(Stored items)
++++++

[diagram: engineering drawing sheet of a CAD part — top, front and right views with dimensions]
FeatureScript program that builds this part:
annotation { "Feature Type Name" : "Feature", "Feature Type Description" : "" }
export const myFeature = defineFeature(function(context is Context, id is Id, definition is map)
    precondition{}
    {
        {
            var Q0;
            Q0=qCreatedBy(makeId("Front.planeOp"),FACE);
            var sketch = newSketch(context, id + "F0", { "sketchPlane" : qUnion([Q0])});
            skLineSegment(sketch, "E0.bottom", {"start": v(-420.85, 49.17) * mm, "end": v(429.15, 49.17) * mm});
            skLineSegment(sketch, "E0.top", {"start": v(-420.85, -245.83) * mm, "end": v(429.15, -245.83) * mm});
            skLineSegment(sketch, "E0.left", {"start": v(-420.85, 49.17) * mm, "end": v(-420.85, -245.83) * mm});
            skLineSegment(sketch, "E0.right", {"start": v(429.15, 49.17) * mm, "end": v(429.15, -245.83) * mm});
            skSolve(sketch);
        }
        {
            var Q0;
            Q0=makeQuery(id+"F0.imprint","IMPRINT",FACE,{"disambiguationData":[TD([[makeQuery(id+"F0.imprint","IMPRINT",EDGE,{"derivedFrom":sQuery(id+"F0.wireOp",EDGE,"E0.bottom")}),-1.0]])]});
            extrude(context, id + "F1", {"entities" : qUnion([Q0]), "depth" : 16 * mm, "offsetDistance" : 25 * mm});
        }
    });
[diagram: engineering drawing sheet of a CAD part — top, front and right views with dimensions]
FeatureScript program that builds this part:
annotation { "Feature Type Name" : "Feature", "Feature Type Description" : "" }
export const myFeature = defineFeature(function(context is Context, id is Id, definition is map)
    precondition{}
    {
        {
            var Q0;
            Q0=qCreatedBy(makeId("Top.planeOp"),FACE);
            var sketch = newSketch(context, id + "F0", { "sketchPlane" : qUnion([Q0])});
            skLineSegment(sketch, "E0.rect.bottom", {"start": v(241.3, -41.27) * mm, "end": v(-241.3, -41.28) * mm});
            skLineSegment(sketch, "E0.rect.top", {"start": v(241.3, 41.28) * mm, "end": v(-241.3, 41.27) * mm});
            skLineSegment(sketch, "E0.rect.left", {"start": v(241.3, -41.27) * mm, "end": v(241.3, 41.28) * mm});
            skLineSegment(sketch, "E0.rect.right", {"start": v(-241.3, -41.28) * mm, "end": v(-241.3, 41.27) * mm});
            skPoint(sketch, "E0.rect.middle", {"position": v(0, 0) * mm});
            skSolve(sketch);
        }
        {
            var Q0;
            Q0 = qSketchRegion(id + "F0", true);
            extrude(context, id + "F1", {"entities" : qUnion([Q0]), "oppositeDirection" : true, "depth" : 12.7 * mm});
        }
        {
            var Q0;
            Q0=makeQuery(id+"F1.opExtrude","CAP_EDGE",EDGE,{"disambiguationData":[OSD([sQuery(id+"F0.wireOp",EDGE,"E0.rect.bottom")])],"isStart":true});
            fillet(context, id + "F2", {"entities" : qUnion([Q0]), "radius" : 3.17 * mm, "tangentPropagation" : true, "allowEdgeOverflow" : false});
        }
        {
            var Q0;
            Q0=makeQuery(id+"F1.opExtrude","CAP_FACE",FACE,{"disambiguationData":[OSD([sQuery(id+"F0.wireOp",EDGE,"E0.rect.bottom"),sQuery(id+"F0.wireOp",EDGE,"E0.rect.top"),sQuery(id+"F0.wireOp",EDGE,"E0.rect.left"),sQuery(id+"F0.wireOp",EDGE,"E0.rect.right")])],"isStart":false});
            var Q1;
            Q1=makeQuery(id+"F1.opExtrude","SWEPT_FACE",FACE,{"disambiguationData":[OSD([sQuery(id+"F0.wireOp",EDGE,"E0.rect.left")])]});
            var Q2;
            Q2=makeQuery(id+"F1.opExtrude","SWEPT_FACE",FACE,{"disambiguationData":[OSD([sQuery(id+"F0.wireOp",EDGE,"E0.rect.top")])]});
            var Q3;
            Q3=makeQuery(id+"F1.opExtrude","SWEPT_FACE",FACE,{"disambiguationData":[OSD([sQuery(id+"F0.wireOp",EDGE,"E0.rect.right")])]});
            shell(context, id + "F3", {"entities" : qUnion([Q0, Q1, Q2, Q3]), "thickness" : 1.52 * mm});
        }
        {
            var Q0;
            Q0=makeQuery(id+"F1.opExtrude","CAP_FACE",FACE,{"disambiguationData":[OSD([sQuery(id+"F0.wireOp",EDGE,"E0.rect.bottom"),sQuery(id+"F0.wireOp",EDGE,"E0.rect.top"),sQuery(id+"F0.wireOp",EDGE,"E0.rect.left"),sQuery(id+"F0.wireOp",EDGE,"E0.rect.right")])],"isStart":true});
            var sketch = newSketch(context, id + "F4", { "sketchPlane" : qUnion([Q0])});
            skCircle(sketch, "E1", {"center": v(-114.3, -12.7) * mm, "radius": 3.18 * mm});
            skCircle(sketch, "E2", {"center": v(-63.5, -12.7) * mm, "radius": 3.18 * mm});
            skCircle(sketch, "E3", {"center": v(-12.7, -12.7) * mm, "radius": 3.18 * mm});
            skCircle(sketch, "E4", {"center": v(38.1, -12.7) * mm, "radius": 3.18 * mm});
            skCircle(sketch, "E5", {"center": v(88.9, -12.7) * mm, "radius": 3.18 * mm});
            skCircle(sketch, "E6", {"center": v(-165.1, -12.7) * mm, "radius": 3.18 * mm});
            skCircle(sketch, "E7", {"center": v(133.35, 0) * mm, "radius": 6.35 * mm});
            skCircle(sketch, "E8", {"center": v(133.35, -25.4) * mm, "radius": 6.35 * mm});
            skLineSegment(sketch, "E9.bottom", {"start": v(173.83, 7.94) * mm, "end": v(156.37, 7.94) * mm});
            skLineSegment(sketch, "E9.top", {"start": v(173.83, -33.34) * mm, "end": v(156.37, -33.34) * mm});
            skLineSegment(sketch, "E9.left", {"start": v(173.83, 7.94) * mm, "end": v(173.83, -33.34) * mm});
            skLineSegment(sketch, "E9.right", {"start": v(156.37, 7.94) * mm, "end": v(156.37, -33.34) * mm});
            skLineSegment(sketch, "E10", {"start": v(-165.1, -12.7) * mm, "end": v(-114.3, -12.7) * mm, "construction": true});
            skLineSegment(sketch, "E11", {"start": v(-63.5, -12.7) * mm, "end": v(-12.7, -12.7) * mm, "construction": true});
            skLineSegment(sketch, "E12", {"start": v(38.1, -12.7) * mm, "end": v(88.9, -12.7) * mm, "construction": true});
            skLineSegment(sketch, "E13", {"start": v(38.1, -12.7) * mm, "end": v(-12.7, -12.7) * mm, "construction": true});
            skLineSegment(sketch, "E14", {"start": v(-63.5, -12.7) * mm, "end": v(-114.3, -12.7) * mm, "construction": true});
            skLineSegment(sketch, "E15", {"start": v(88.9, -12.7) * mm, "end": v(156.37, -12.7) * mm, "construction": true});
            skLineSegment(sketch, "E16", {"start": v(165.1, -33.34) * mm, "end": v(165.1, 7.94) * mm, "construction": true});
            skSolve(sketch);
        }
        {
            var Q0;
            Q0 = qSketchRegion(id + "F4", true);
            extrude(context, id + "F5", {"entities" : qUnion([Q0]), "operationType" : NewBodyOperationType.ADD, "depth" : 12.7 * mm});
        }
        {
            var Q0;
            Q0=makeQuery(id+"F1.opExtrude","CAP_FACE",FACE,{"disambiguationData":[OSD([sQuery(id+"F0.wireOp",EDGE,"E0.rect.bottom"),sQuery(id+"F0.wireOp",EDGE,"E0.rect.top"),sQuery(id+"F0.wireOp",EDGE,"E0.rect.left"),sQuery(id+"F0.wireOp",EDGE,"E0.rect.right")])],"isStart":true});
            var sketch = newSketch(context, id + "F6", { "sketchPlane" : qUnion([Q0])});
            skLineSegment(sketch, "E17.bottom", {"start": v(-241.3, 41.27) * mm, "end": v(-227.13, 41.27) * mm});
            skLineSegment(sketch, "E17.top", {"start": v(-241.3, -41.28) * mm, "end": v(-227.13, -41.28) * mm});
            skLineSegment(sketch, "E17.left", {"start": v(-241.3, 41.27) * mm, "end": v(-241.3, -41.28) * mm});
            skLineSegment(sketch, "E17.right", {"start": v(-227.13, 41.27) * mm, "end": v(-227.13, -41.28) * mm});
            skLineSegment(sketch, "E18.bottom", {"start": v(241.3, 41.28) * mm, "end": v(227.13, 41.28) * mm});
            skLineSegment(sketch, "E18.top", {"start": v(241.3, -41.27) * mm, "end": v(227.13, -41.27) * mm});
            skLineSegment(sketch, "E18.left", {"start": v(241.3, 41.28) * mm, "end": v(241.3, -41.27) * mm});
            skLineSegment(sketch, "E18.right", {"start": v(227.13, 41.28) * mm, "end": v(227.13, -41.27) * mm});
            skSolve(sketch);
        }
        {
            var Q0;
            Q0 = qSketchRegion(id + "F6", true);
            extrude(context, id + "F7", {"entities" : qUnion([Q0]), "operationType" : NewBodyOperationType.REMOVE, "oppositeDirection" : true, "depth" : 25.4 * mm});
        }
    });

++++++

● What is required:
Report, copied in full, each line of the items above that contains the string "radius". Case counts.

● Task answer:
            fillet(context, id + "F2", {"entities" : qUnion([Q0]), "radius" : 3.17 * mm, "tangentPropagation" : true, "allowEdgeOverflow" : false});
            skCircle(sketch, "E1", {"center": v(-114.3, -12.7) * mm, "radius": 3.18 * mm});
            skCircle(sketch, "E2", {"center": v(-63.5, -12.7) * mm, "radius": 3.18 * mm});
            skCircle(sketch, "E3", {"center": v(-12.7, -12.7) * mm, "radius": 3.18 * mm});
            skCircle(sketch, "E4", {"center": v(38.1, -12.7) * mm, "radius": 3.18 * mm});
            skCircle(sketch, "E5", {"center": v(88.9, -12.7) * mm, "radius": 3.18 * mm});
            skCircle(sketch, "E6", {"center": v(-165.1, -12.7) * mm, "radius": 3.18 * mm});
            skCircle(sketch, "E7", {"center": v(133.35, 0) * mm, "radius": 6.35 * mm});
            skCircle(sketch, "E8", {"center": v(133.35, -25.4) * mm, "radius": 6.35 * mm});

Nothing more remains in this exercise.